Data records
= Beginning of Section =

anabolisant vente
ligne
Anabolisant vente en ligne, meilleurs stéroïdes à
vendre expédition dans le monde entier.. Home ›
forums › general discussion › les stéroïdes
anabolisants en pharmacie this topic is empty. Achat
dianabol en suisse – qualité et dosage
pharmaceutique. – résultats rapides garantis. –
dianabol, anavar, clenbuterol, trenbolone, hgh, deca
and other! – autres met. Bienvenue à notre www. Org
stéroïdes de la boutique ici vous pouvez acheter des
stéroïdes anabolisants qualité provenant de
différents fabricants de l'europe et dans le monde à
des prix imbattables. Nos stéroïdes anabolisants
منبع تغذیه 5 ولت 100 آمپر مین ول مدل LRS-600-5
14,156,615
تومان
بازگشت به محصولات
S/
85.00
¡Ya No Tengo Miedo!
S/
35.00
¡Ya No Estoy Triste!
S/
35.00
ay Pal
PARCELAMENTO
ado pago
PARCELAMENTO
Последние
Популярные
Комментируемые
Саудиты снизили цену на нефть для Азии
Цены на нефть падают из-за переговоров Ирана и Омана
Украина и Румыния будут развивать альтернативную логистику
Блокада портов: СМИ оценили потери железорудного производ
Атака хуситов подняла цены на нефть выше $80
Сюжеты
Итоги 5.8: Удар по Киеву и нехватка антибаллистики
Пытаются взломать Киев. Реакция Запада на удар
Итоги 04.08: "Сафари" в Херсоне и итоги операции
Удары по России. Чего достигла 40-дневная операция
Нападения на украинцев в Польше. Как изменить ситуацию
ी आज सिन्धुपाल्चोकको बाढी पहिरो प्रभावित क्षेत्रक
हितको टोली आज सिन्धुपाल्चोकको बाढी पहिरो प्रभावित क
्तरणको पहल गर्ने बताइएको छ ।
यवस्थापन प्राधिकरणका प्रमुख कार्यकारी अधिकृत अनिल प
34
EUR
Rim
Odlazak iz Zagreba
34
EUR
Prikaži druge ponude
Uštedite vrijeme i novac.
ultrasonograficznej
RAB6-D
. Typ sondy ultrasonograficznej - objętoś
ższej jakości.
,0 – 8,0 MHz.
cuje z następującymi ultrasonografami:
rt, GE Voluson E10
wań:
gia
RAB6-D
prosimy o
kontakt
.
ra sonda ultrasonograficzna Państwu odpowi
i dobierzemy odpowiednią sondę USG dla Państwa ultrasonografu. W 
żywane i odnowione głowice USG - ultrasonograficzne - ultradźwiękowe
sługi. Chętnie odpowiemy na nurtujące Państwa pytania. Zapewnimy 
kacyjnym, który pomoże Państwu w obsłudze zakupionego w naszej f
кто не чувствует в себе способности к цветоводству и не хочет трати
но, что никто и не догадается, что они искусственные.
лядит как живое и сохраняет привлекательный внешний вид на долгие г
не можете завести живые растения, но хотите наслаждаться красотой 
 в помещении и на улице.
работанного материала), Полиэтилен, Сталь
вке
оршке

= End of Section =

Copy every line above character for character, keeping each on its own line in the same order.

_EXERCISE SOLUTION_.
anabolisant vente
ligne
Anabolisant vente en ligne, meilleurs stéroïdes à
vendre expédition dans le monde entier.. Home ›
forums › general discussion › les stéroïdes
anabolisants en pharmacie this topic is empty. Achat
dianabol en suisse – qualité et dosage
pharmaceutique. – résultats rapides garantis. –
dianabol, anavar, clenbuterol, trenbolone, hgh, deca
and other! – autres met. Bienvenue à notre www. Org
stéroïdes de la boutique ici vous pouvez acheter des
stéroïdes anabolisants qualité provenant de
différents fabricants de l'europe et dans le monde à
des prix imbattables. Nos stéroïdes anabolisants
منبع تغذیه 5 ولت 100 آمپر مین ول مدل LRS-600-5
14,156,615
تومان
بازگشت به محصولات
S/
85.00
¡Ya No Tengo Miedo!
S/
35.00
¡Ya No Estoy Triste!
S/
35.00
ay Pal
PARCELAMENTO
ado pago
PARCELAMENTO
Последние
Популярные
Комментируемые
Саудиты снизили цену на нефть для Азии
Цены на нефть падают из-за переговоров Ирана и Омана
Украина и Румыния будут развивать альтернативную логистику
Блокада портов: СМИ оценили потери железорудного производ
Атака хуситов подняла цены на нефть выше $80
Сюжеты
Итоги 5.8: Удар по Киеву и нехватка антибаллистики
Пытаются взломать Киев. Реакция Запада на удар
Итоги 04.08: "Сафари" в Херсоне и итоги операции
Удары по России. Чего достигла 40-дневная операция
Нападения на украинцев в Польше. Как изменить ситуацию
ी आज सिन्धुपाल्चोकको बाढी पहिरो प्रभावित क्षेत्रक
हितको टोली आज सिन्धुपाल्चोकको बाढी पहिरो प्रभावित क
्तरणको पहल गर्ने बताइएको छ ।
यवस्थापन प्राधिकरणका प्रमुख कार्यकारी अधिकृत अनिल प
34
EUR
Rim
Odlazak iz Zagreba
34
EUR
Prikaži druge ponude
Uštedite vrijeme i novac.
ultrasonograficznej
RAB6-D
. Typ sondy ultrasonograficznej - objętoś
ższej jakości.
,0 – 8,0 MHz.
cuje z następującymi ultrasonografami:
rt, GE Voluson E10
wań:
gia
RAB6-D
prosimy o
kontakt
.
ra sonda ultrasonograficzna Państwu odpowi
i dobierzemy odpowiednią sondę USG dla Państwa ultrasonografu. W 
żywane i odnowione głowice USG - ultrasonograficzne - ultradźwiękowe
sługi. Chętnie odpowiemy na nurtujące Państwa pytania. Zapewnimy 
kacyjnym, który pomoże Państwu w obsłudze zakupionego w naszej f
кто не чувствует в себе способности к цветоводству и не хочет трати
но, что никто и не догадается, что они искусственные.
лядит как живое и сохраняет привлекательный внешний вид на долгие г
не можете завести живые растения, но хотите наслаждаться красотой 
 в помещении и на улице.
работанного материала), Полиэтилен, Сталь
вке
оршке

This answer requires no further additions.